The Journal of the American Medical Association has published a study in its June 2016 issue that shows long-acting opioids increase all-cause mortality compared to non-opioid treatments for moderate to severe chronic non-cancer pain.

The researchers conducted a retrospective cohort study of Tennessee Medicaid patients with chronic non-cancer pain. Patients had moderate-to-severe chronic pain, and had been prescribed either long-acting opioids or alternative medications.

Patients treated with long-acting opioid were 64% more likely to die than matched patients who were treated with other options. This coincides with an additional 69 deaths per 10,000 patient-years. More than two-thirds of these excess deaths were not overdose-related.
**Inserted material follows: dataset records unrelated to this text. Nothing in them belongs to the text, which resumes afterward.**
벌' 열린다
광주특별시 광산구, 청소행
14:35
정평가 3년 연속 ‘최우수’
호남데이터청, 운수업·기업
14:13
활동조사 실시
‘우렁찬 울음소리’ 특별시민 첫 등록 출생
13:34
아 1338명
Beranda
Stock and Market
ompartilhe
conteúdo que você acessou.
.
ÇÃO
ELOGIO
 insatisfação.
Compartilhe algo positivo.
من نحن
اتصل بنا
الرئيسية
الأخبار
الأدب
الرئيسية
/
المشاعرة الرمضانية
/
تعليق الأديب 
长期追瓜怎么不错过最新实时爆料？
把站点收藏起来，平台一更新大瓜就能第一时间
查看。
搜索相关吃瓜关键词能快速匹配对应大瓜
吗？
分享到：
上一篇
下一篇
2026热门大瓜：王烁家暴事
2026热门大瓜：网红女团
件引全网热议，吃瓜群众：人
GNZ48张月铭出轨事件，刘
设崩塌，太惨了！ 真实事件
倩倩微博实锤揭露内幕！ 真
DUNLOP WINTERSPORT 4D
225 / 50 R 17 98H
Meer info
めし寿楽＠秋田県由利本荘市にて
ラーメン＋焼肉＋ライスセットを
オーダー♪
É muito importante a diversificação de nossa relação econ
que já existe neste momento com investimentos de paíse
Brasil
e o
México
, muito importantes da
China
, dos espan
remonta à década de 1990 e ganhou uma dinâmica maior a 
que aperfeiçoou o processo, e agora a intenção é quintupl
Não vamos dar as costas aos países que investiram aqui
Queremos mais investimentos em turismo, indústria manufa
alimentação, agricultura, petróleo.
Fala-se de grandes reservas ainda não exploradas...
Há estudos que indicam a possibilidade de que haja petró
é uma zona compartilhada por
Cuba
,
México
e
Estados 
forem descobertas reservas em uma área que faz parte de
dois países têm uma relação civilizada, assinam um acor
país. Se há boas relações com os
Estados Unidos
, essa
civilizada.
Most of the non-overdose deaths were cardiovascular in character, and respiratory depression and sleep-disordered breathing compound cardiovascular risk.

Misclassification of cause of death on death certificates may have biased the results. This also raises suspicion that other studies may have underestimated the risk of opioids. Overdose risk was artificially low in this study because the researchers excluded patients with a history of drug abuse.

As such the authors concluded, long-acting opioids increase all-cause mortality, including non-overdose related deaths, compared to anticonvulsants and cyclic antidepressants. Furthermore, providers should consider the excess risk of death when weighing the benefits and harms of treatments.